A British soldier, his horse tired and mud-stained, rode down a cobbled street in St Jean de Luz. He ducked his head beneath a baker’s wooden sign, edged his mare past a fish-cart, and dismounted at a corner where an iron bollard provided a tethering post for the horse. He patted the horse, then slung its saddle-bags over his shoulder. It was evident he had ridden a long way.
He walked into a narrow alley, searching for a house that he only knew by description; a house with a blue door and a line of cracked green tiles above the lintel. He shivered. At his left hip there hung a long, metal-scabbarded sword, and on his right shoulder was a rifle. He stepped aside for a woman, black-dressed and squat, who carried a basket of lobsters. She, grateful that this enemy soldier had shown her a small courtesy, smiled her thanks, but afterwards, when she was safely past him, she crossed herself. The soldier’s face had been bleak and scarred; darkly handsome, but still a killer’s face. She blessed her patron saint that her own son would not have to face such a man in battle, but had a secure, safe job in the French Customs service instead.

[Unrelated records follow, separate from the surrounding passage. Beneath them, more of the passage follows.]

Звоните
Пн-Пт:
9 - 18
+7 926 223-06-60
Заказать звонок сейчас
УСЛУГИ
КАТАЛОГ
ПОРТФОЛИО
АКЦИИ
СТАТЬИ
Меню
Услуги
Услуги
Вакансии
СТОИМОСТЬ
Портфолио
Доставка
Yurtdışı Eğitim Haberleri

The soldier, oblivious of the effect his face had, found the blue door beneath the green tiles. The door, even though it was a cold day, stood ajar and, without knocking, he pushed his way into the front room. There he dropped his pack, rifle, and saddle-bags on to a threadbare carpet and found himself staring into the testy face of a British Army surgeon. ‘I know you,’ the Army surgeon, his shirt-cuffs thick with dried blood, said.

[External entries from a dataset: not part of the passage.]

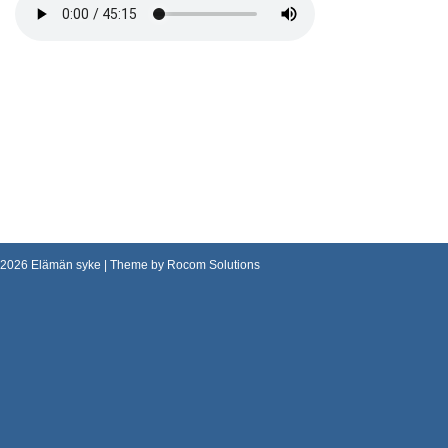
2026
Elämän syke
| Theme by
Rocom Solutions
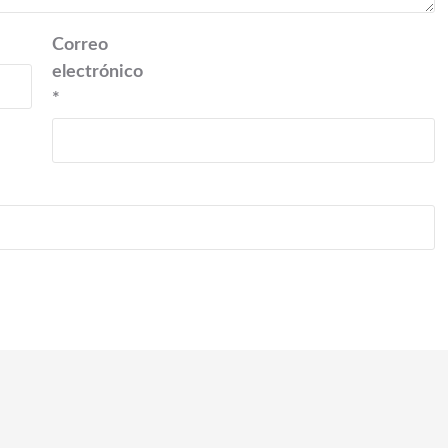
Correo
electrónico
*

‘Sharpe, sir, Prince of Wales’s Own …’
‘I said I knew you,’ the surgeon interrupted. ‘I took a musket-ball out of you after Fuentes d’Onoro. Had to truffle around for it, I remember.’
‘Indeed, sir.’ Sharpe could hardly forget. The surgeon had been half drunk, cursing, and digging into Sharpe’s flesh by the light of a guttering candle. Now the two men had met in the outer room of Lieutenant Colonel Michael Hogan’s lodgings.
‘You can’t go in there.’ The surgeon’s clothes were drenched in prophylactic vinegar, filling the small room with its acrid scent. ‘Unless you want to die.’